Available data>
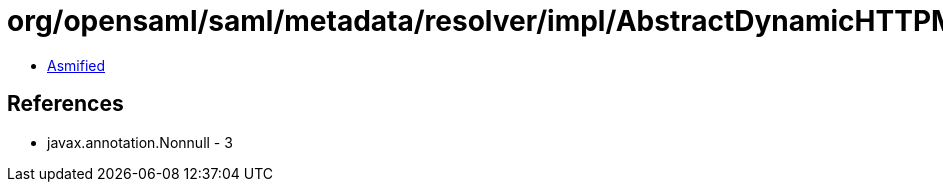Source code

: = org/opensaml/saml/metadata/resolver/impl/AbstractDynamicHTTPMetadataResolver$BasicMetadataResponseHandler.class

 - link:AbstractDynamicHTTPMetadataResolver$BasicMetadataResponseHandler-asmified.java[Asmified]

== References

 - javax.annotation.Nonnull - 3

...

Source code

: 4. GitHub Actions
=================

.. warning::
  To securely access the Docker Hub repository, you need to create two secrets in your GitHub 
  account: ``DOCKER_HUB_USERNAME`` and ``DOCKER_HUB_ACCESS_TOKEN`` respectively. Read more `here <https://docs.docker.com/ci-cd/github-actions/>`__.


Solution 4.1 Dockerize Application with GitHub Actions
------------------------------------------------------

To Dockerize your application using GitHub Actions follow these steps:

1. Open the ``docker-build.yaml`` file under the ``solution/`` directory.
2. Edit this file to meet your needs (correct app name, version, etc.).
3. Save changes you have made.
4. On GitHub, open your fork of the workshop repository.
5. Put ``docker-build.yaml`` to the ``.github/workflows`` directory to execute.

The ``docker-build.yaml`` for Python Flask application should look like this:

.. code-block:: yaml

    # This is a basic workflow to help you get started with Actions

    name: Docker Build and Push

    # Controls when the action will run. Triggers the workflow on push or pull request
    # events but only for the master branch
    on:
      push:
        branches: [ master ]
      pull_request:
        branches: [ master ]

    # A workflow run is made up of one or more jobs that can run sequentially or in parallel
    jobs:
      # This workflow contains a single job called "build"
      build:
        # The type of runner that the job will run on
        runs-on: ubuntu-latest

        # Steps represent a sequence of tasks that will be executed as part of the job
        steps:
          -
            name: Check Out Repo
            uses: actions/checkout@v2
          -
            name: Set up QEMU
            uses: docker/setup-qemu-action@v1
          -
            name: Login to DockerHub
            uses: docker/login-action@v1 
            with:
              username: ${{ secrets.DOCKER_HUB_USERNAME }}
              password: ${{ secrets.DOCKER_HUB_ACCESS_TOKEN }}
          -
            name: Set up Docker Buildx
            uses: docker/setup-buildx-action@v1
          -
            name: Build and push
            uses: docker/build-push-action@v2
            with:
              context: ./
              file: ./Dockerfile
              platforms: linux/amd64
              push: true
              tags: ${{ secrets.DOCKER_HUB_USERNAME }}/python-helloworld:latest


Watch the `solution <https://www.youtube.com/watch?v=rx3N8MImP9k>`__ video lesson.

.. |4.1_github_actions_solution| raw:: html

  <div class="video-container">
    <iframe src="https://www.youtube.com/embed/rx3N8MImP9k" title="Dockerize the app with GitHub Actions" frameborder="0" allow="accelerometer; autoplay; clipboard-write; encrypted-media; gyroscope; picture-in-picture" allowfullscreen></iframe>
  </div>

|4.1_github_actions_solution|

Goal of the exercise> Filter the records above and return every line that holds the word "jobs".

Result>
    # A workflow run is made up of one or more jobs that can run sequentially or in parallel
    jobs:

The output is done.